The media are not ignorant of these facts. It may be they are taking their cue from the Pope and don't want to appear to be calling him a liar.

For example, on June 26, 1998, the Minneapolis Star tribune, in its "Q & A on the news" section, responded to a reader's question as to whether any miracles had been attributed to the Shroud. The paper described several miracles that were claimed but not verified. It reported that after the Shroud was saved from a 1997 fire, the Pope said, "A miracle. A holy icon venerated by so many over the centuries has again been saved from the flames."

Nowhere did the Pope acknowledge the testimony of two of his own church's bishops -- who were there when the Shroud first appeared -- that it is fake "attested by the artist who had painted it." They were honest bishops, intent on seeing that the faithful were not defrauded. If only the Pope could be as honest.

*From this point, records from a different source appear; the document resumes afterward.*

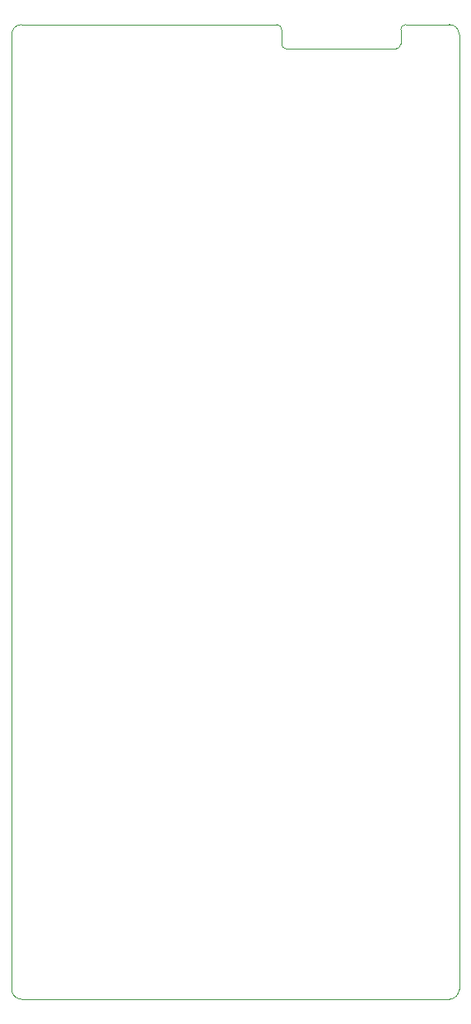
<source format=gbr>
%TF.GenerationSoftware,KiCad,Pcbnew,7.0.6*%
%TF.CreationDate,2023-08-09T14:48:56+09:30*%
%TF.ProjectId,backplane,6261636b-706c-4616-9e65-2e6b69636164,V1.0*%
%TF.SameCoordinates,Original*%
%TF.FileFunction,Profile,NP*%
%FSLAX46Y46*%
G04 Gerber Fmt 4.6, Leading zero omitted, Abs format (unit mm)*
G04 Created by KiCad (PCBNEW 7.0.6) date 2023-08-09 14:48:56*
%MOMM*%
%LPD*%
G01*
G04 APERTURE LIST*
%TA.AperFunction,Profile*%
%ADD10C,0.100000*%
%TD*%
G04 APERTURE END LIST*
D10*
X100000000Y-149000000D02*
X100000000Y-51000000D01*
X145000000Y-150000000D02*
G75*
G03*
X146000000Y-149000000I0J1000000D01*
G01*
X146000000Y-51000000D02*
G75*
G03*
X145000000Y-50000000I-1000000J0D01*
G01*
X145000000Y-150000000D02*
X101000000Y-150000000D01*
X100000000Y-149000000D02*
G75*
G03*
X101000000Y-150000000I1000000J0D01*
G01*
X127750000Y-50500000D02*
X127750000Y-52000000D01*
X145000000Y-50000000D02*
X140500000Y-50000000D01*
X140000000Y-52000000D02*
X140000000Y-50500000D01*
X101000000Y-50000000D02*
X127250000Y-50000000D01*
X127750000Y-52000000D02*
G75*
G03*
X128250000Y-52500000I500000J0D01*
G01*
X128250000Y-52500000D02*
X139500000Y-52500000D01*
X101000000Y-50000000D02*
G75*
G03*
X100000000Y-51000000I0J-1000000D01*
G01*
X140500000Y-50000000D02*
G75*
G03*
X140000000Y-50500000I0J-500000D01*
G01*
X139500000Y-52500000D02*
G75*
G03*
X140000000Y-52000000I0J500000D01*
G01*
X127750000Y-50500000D02*
G75*
G03*
X127250000Y-50000000I-500000J0D01*
G01*
X146000000Y-51000000D02*
X146000000Y-149000000D01*
M02*

</source>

And if only the media could be as honest. Of the vast amount of evidence against authenticity, they usually focus on the carbon dating, then undercut this by saying that only "some" experts consider the results accurate. The media do not point out that the experts on the side of accuracy are fully experienced, unbiased forensic scientists while whose who doubt the accuracy are church affiliated people with a theological position to uphold and little or no expertise in forensic investigation.

Meanwhile, the Vatican regularly puts this "holy icon" on display, careful not to claim too much for it but equally careful not to discourage veneration. Religious people, eager for some shred of physical evidence to support their otherwise unfounded faith, see that they want to see and believe what they want to believe.